Wat belangrijk aan de onbetrouwbaarheid van de NSL-monitor bijdraagt is het feit dat er met emissies per voertuig (auto's, bestelwagens, vrachtwagens, bussen) gerekend wordt die slechts bij benadering kunnen worden geraamd, met name als het om emissies gaat in toekomstige jaren. Voor de raming van emissies wordt uitgegaan van specificaties die door fabrikanten worden verstrekt en veel meer met EU-emissienormen overeen plegen te komen dan in de praktijk het geval is. Verschillen tot 40% zijn niet ongewoon. En overigens moet bij de vaststelling van emissies voor toekomstige jaren van veronderstellingen worden uitgegaan ten aanzien van het beleid die dikwijls achteraf niet uitkomen (wel of niet doorvoeren bijvoorbeeld van dieseltax of van subsidies gericht op vernieuwing wagenpark).

Wat tenslotte aan de onbetrouwbaarheid van de NSL-monitor bijdraagt is het feit dat belangrijke emissiebronnen daarin helemaal niet meegenomen worden. Zo worden er geen scooters en bromfietsen in meegenomen (zeer vervuilende tweetaktmotoren), maar worden er ook geen houtkachels in
meegenomen waarvan inmiddels bekend is dat die zeer substantieel aan fijnstofconcentraties bijdragen, met name aan de extra schadelijke bestanddelen roet en elementair koolstof.

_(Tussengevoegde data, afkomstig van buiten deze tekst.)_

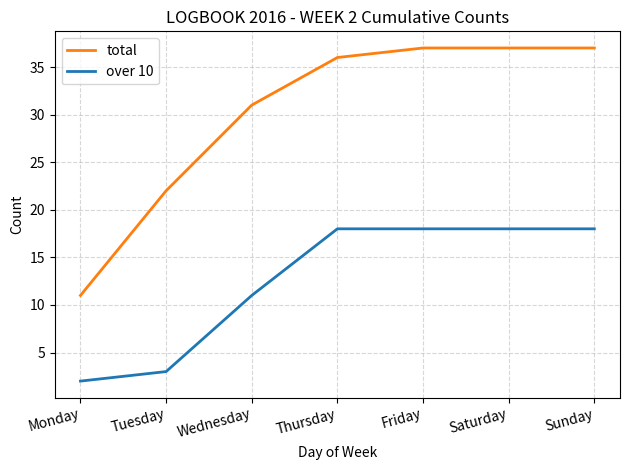

Which series has the widest spread of values?

total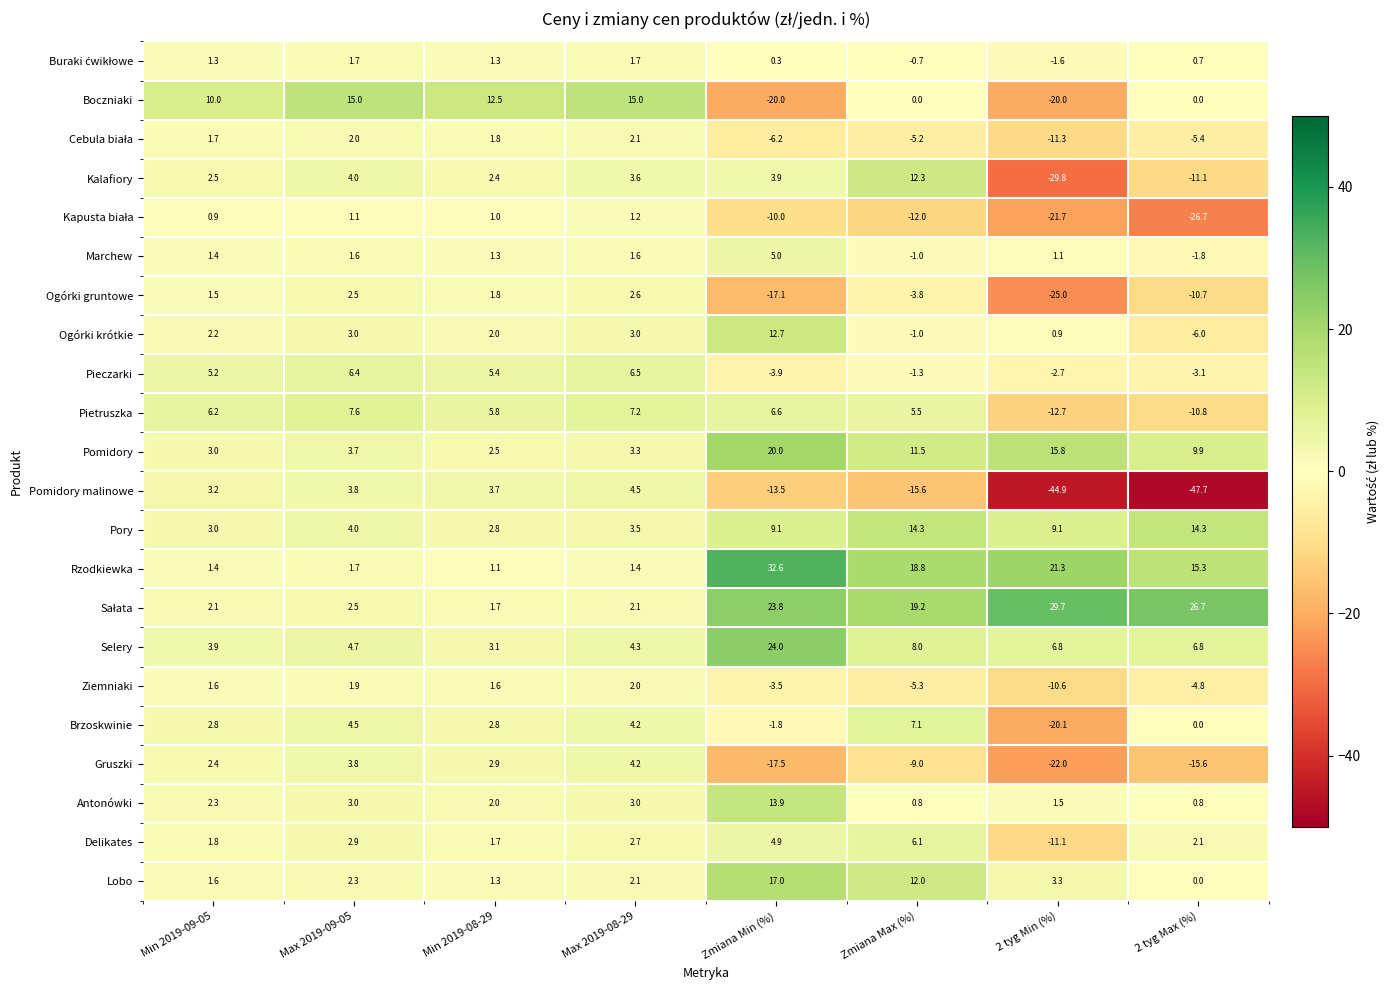

What is the approximate value of Lobo at Zmiana Min (%)?

17.0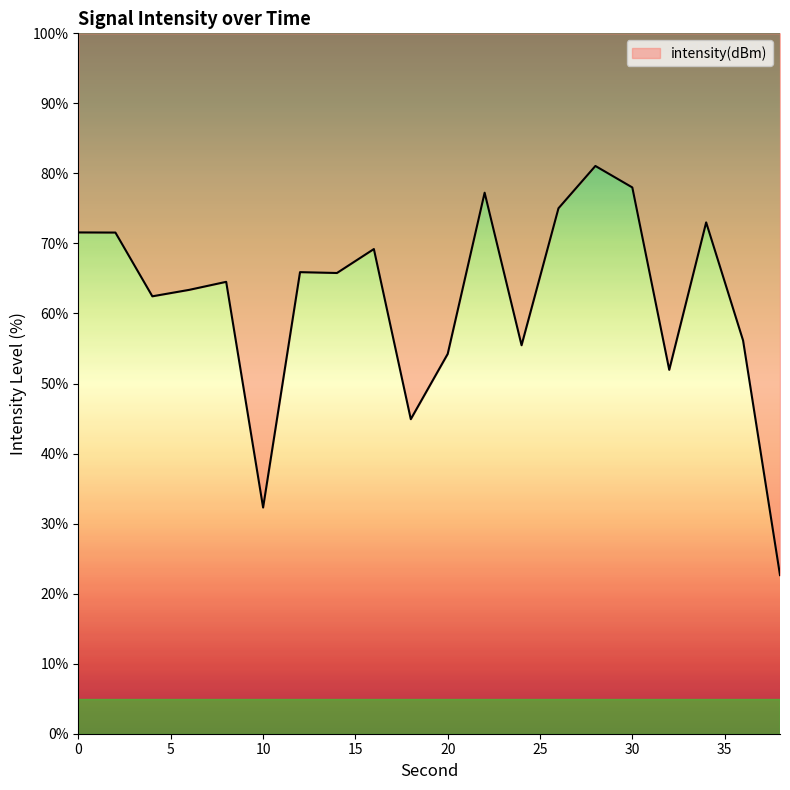

What is the value of the 1st point from the left?

71.6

Dat de NSL-monitor een zeer onbetrouwbare monitor is blijkt uit het feit dat ministers en staatssecretarissen jaar op jaar, op grond van de NSL-monitor, voorspellen dat in 2015 zeker aan de NO2-normen zal worden voldaan (zoals destijds werd voorspeld dat in 2010 zeker aan de NO2-norm zou worden voldaan), maar dat het publiek en de politiek er inmiddels op worden voorbereid dat in 2015 zeker niet aan de NO2-norm zal worden voldaan, dat verlenging van het NSL noodzakelijk zal blijken te zijn en een lobby op gang wordt gebracht bij de EU om aan te dringen op marges waarbinnen van de normen mag worden afgeweken ("haalbare normen").

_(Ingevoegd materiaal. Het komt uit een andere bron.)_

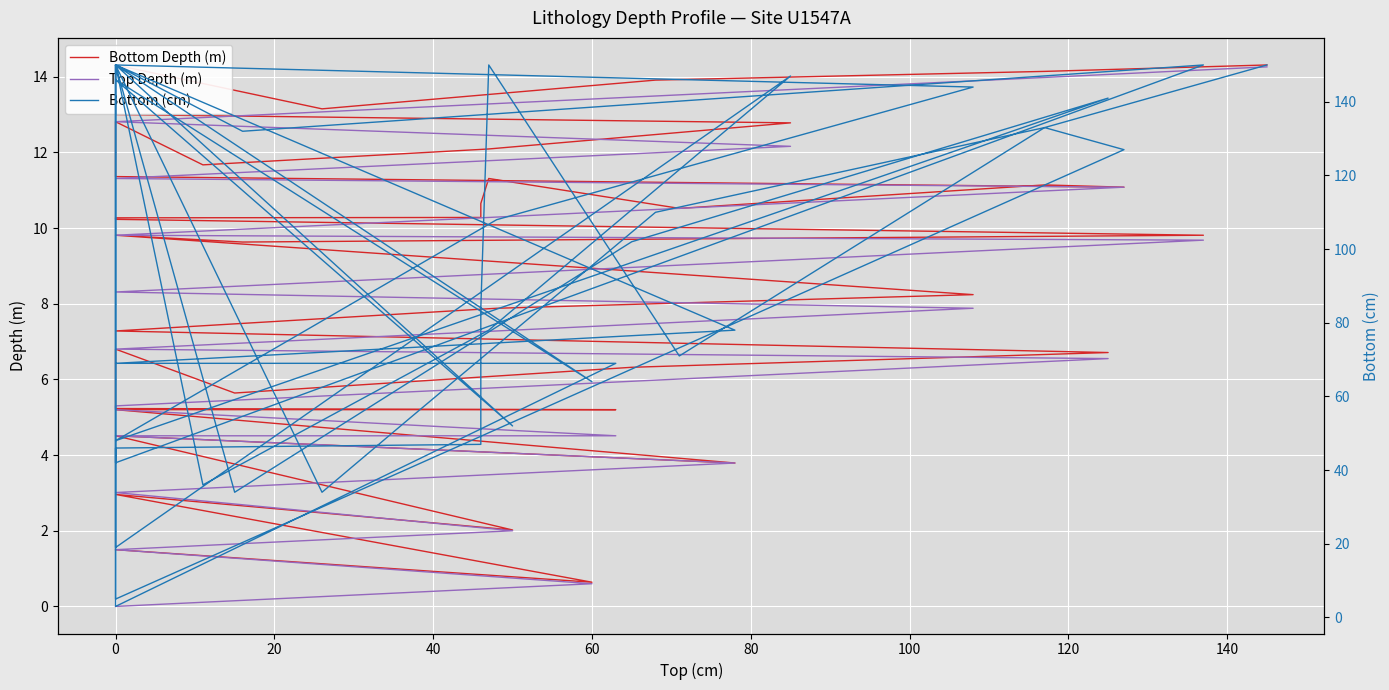

What is the label of the 6th point from the right?

34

De Nederlandse autoriteiten hebben er destijds voor gekozen de luchtverontreiniging in Nederland slechts op ca. 50 plaatsen in het land te meten (Landelijk meetnet luchtkwaliteit) . De functie van die metingen is om een landelijke trendmatige ontwikkeling in beeld te brengen. Daarmee wordt echter geen beeld gegeven van het aantal en de omvang van de overschrijdingen die met name in stedelijke gebieden optreden. Informatie daarover is vrijwel volledig afhankelijk van berekeningen, zoals de berekeningen van de NSL-monitor, die in de praktijk zeer onbetrouwbaar blijken te zijn. De uitkomst van berekeningen is als regel dat er overal tijdig aan de normen zal worden voldaan. Metingen die in verschillende steden hebben plaatsgevonden om de berekeningen te controleren hebben echter uitgewezen dat de verkeersbijdrage aanzienlijk wordt onderschat en dat er veel meer (ernstige) overschrijdingen zijn dan uit de NSL-monitor valt op te maken.